→ Fragment
★ ★ ★

CZAPA
„Czapa , czapeczka, czapunia…”
Generalnie trudny temat. Nie znam dziewczyny, która nie narzekałaby na noszenie czapki. Często wyglądamy w nich jak zabidzone dziewczyniny, ale zimą jest to niezbędna część garderoby. Osobiście przez całą wczesną młodość nie znosiłam nakryć głowy, w związku z czym też ich nie nosiłam. Myślę, że było to wynikiem min. małej „traumy” z dzieciństwa ponieważ moja kochana Mama zmuszała mnie do noszenia mało gustownego beretu z obrzydliwie gryzącej wełny. Pamiętam jak dziś, podczas drogi do szkoły w momencie kiedy tylko znikałam za zakrętem a moja Mama traciła mnie z pola widzenia natychmiast ściągałam znienawidzony beret i tyle by było w temacie noszenia nakrycia głowy, aż do momentu kiedy odkryłam, że czapka może być niczym wisienka na torcie stylizacji. Pod warunkiem, że znajdziesz dla siebie odpowiedni model a jak wiemy nie jest to łatwe. Czasem takie poszukiwania trwają latami. Tak też było w moim przypadku. Dopiero po studiach zaczęłam rozkochiwać się w różnych czapach, beretach, kapeluszach, etc. Jak to moja Mama mawiała „na wszystko w życiu przychodzi pora”. Dlatego też nie wyrzucała swojej garderoby ponieważ czuła, że jeszcze może się komuś (czytaj mnie) przydać. Jestem jej za to ogromnie wdzięczna, ponieważ obecnie niejednokrotnie wykorzystuję jej „szafę”. Na dodatek jest to w trendzie ponieważ moda juz kolejny sezon nawiązuje do vintage.

★ ★ ★

→ Dane do ćwiczenia
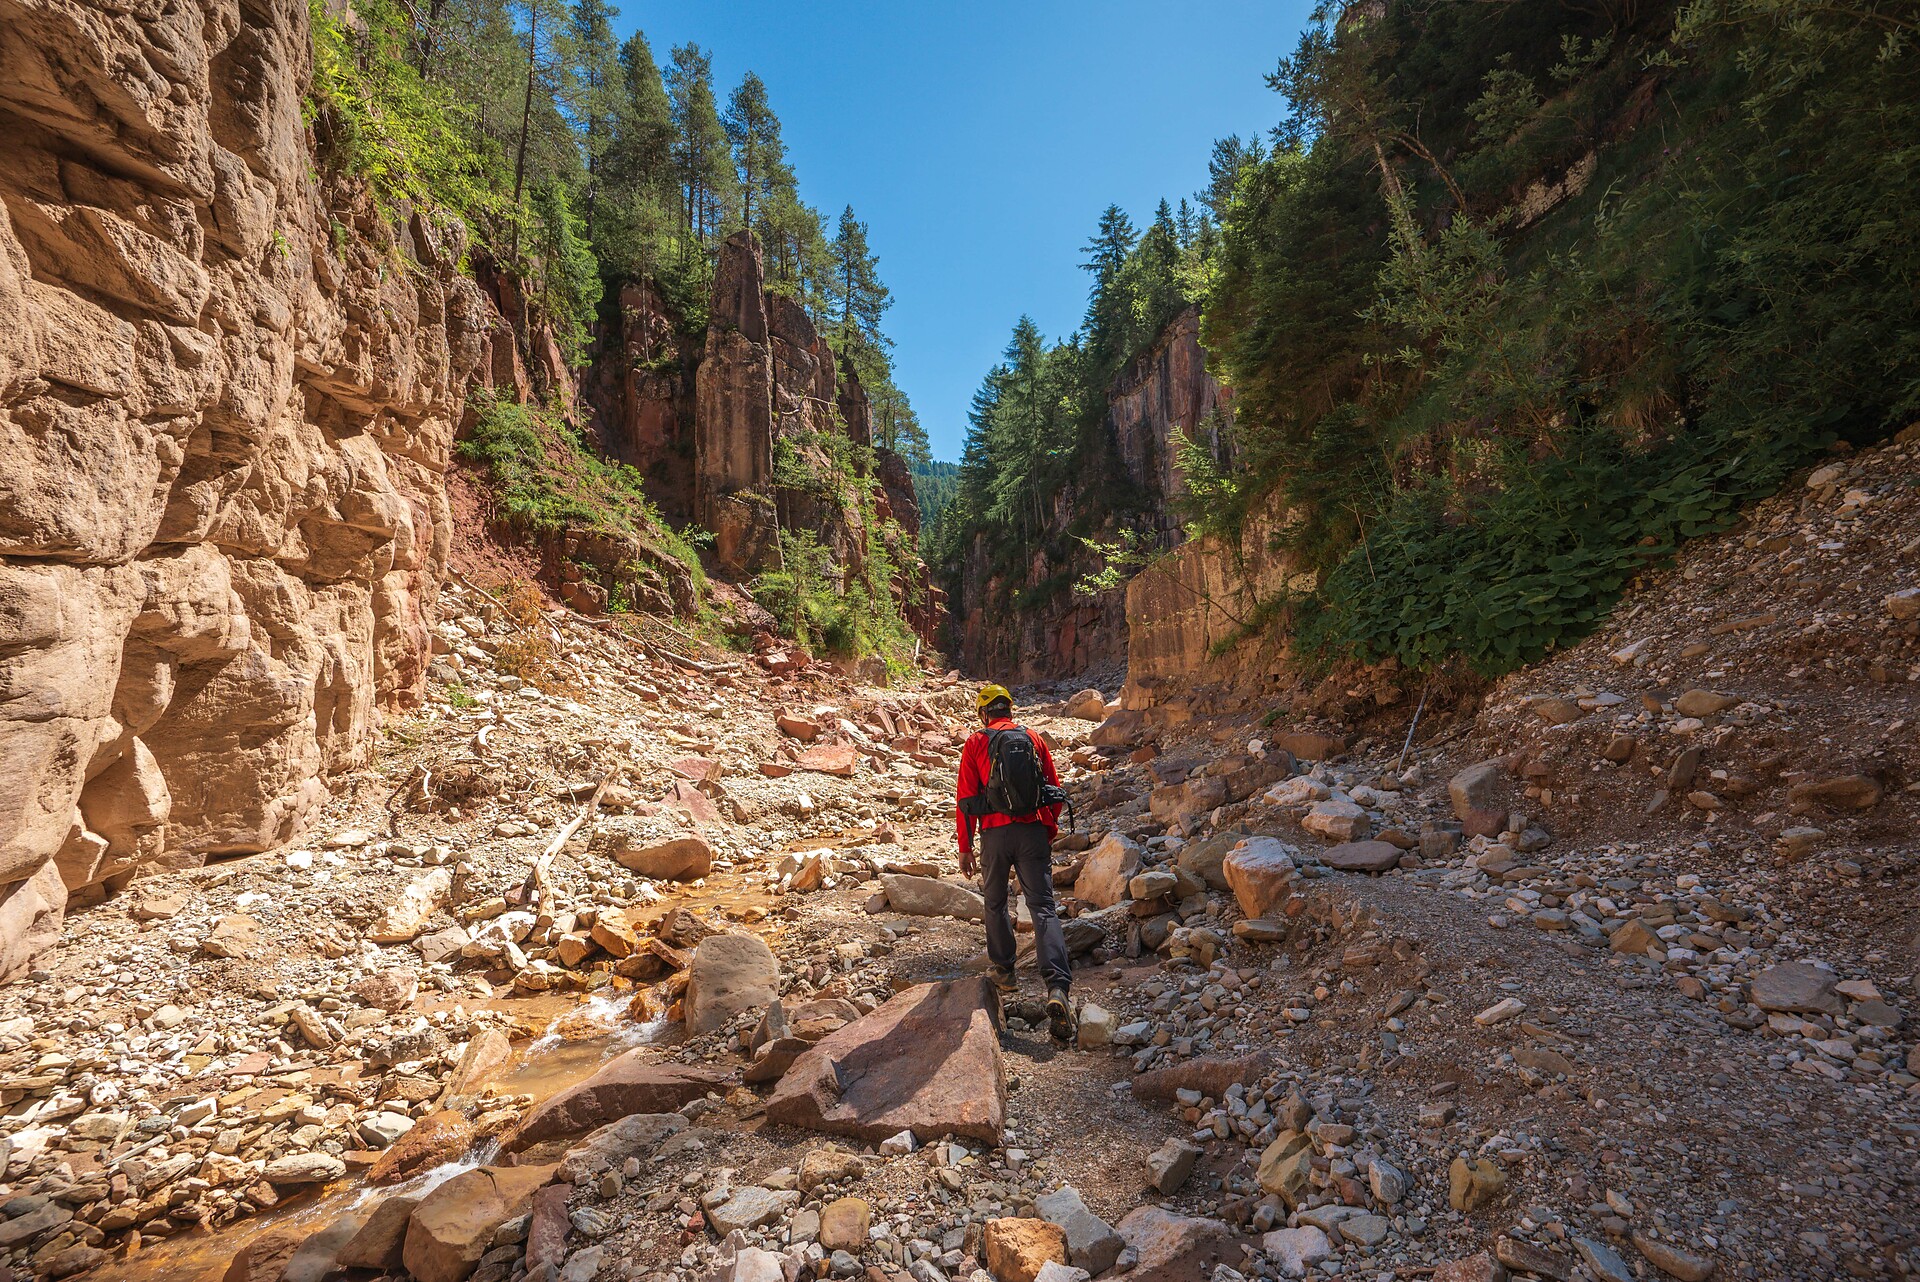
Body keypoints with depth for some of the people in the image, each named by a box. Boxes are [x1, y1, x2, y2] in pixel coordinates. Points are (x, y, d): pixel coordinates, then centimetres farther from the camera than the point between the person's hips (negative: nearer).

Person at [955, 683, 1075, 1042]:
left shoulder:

★ ★ ★

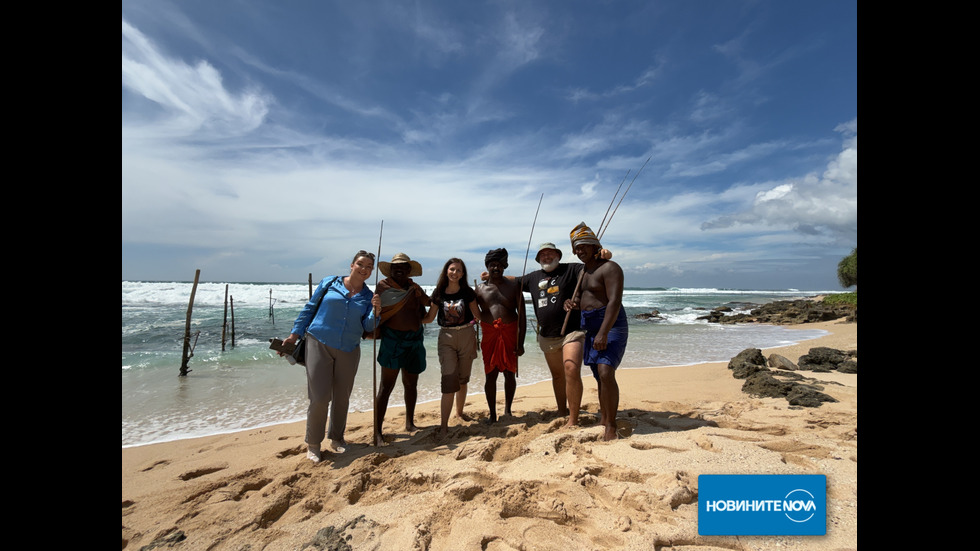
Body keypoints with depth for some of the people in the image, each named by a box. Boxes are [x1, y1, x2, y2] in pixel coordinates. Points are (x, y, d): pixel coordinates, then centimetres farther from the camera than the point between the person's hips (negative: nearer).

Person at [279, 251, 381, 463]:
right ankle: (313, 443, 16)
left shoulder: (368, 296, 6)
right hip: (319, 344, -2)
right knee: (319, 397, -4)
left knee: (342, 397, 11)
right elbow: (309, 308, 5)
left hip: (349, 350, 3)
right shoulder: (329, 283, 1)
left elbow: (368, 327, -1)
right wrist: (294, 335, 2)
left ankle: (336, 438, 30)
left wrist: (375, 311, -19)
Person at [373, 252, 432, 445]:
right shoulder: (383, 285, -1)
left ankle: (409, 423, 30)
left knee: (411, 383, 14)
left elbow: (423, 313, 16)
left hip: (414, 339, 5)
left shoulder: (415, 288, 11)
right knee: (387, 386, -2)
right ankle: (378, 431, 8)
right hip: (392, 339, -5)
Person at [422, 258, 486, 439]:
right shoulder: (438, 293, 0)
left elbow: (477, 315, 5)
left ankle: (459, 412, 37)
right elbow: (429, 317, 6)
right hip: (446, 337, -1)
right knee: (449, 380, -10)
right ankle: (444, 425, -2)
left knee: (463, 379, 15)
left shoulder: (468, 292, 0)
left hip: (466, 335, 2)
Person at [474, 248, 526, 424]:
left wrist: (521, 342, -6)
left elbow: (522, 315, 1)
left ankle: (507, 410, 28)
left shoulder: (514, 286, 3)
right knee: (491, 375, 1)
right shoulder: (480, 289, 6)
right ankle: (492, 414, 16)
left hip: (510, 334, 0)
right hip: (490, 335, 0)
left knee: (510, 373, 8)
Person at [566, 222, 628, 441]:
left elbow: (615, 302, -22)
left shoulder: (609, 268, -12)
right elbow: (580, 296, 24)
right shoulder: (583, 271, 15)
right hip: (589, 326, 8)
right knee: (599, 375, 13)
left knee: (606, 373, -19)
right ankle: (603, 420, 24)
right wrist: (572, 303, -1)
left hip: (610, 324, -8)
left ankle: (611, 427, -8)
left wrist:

★ ★ ★

→ Zadania do wykonania
**1.** Jakie nakrycia głowy wymienia fragment o czapkach w zdaniu zaczynającym się od słów „Dopiero po studiach”?
**2.** Przepisz część rekordów od wiersza zawierającego „left knee: (411, 383, 14)” do wiersza zawierającego „left wrist: (521, 342, -6)”, oba włącznie. Każdą liczbę we współrzędnych punktów (x, y, d) pomnóż przez 1,9 i zaokrąglij do całości, połówki w górę, a pozostałe wiersze zostaw bez zmian.

→ Rozwiązania zadań
**1.** czapy, berety, kapelusze

**2.**
left knee: (781, 728, 27)
left elbow: (804, 595, 30)
left hip: (787, 644, 10)
left shoulder: (789, 547, 21)
right knee: (735, 733, -4)
right ankle: (718, 819, 15)
right hip: (745, 644, -10)
Person at [422, 258, 486, 439]:
right shoulder: (832, 557, 0)
left elbow: (906, 599, 10)
left ankle: (872, 783, 70)
right elbow: (815, 602, 11)
right hip: (847, 640, -2)
right knee: (853, 722, -19)
right ankle: (844, 808, -4)
left knee: (880, 720, 29)
left shoulder: (889, 555, 0)
left hip: (885, 637, 4)
Person at [474, 248, 526, 424]:
left wrist: (990, 650, -11)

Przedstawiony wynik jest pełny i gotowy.